= EXCERPT PROVIDED =
════════════════════

All pinmuxing/drive strength etc. is controlled in the System Controller Unit, a dedicated M-Core running the System Controller Firmware (SCFW). Linux's IOMUXC driver has no direct access to IOMUXC registers but uses the SCU driver to communicate with its firmware (SCFW).
To configure a pin, a device tree node inside the pin controller node with the property fsl,pins is required. Integers need to be assigned to the property, each pin requires 3 integers. However, the first two are usually given by a #define (see include/dt-bindings/pinctrl/pads-imx8qm.h). With this define the SoC pin and its desired function is specified. In the example down below for example the pin FLEXCAN0_TX is muxed to the function DMA_FLEXCAN0_TX.
The third integer then defines the pin settings in hexadecimal notation. On the example below 0x21 means that Bit 0 and Bit 5 is set. Bit 0 sets high or low drive strength in this example with 1 meaning low drive strength. With Bit 6-5 the pull-up or pull-down behaviour is controlled with '01' meaning pull-up.

════════════════════

= INPUT DATA =
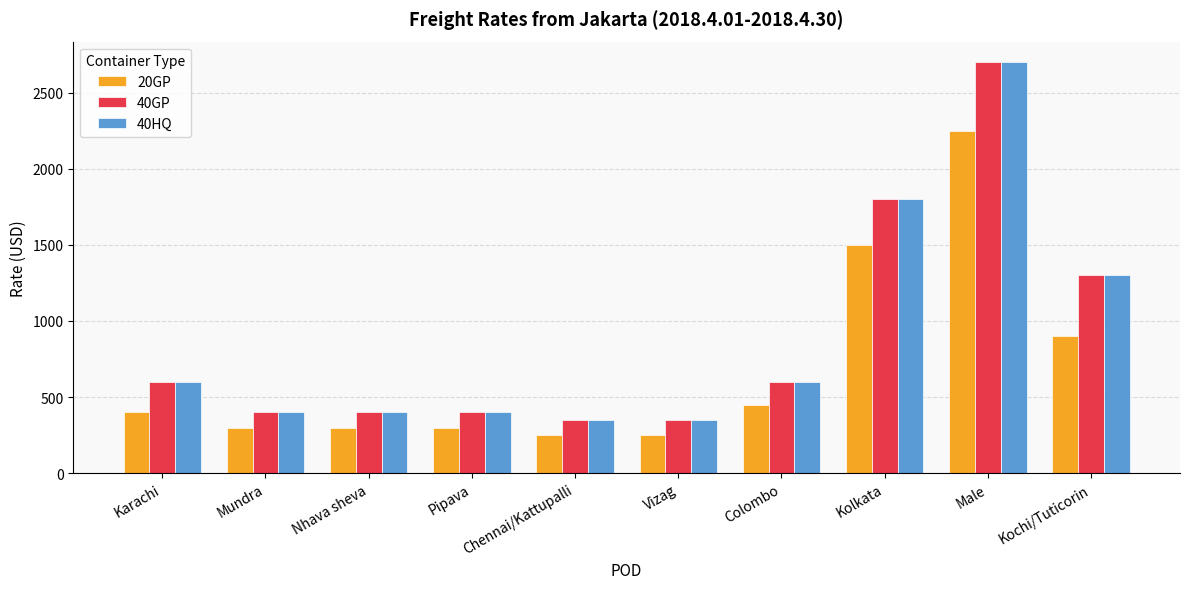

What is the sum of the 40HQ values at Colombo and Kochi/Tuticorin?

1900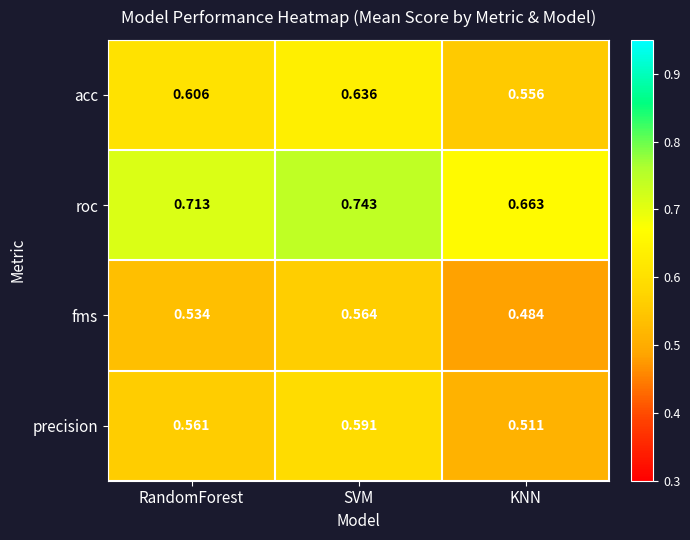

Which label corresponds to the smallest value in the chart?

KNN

════════════════════

= EXERCISE SET =
• A. From the pin configuration excerpt above, copy the passage between "To configure a" and "the function DMA_FLEXCAN0_TX.", inclusive, word for word.
• B. In the pin configuration excerpt, how many integers does each pin require in the fsl,pins property?

= EXERCISE ANSWERS =
• A.
To configure a pin, a device tree node inside the pin controller node with the property fsl,pins is required. Integers need to be assigned to the property, each pin requires 3 integers. However, the first two are usually given by a #define (see include/dt-bindings/pinctrl/pads-imx8qm.h). With this define the SoC pin and its desired function is specified. In the example down below for example the pin FLEXCAN0_TX is muxed to the function DMA_FLEXCAN0_TX.

• B. Each pin requires 3 integers.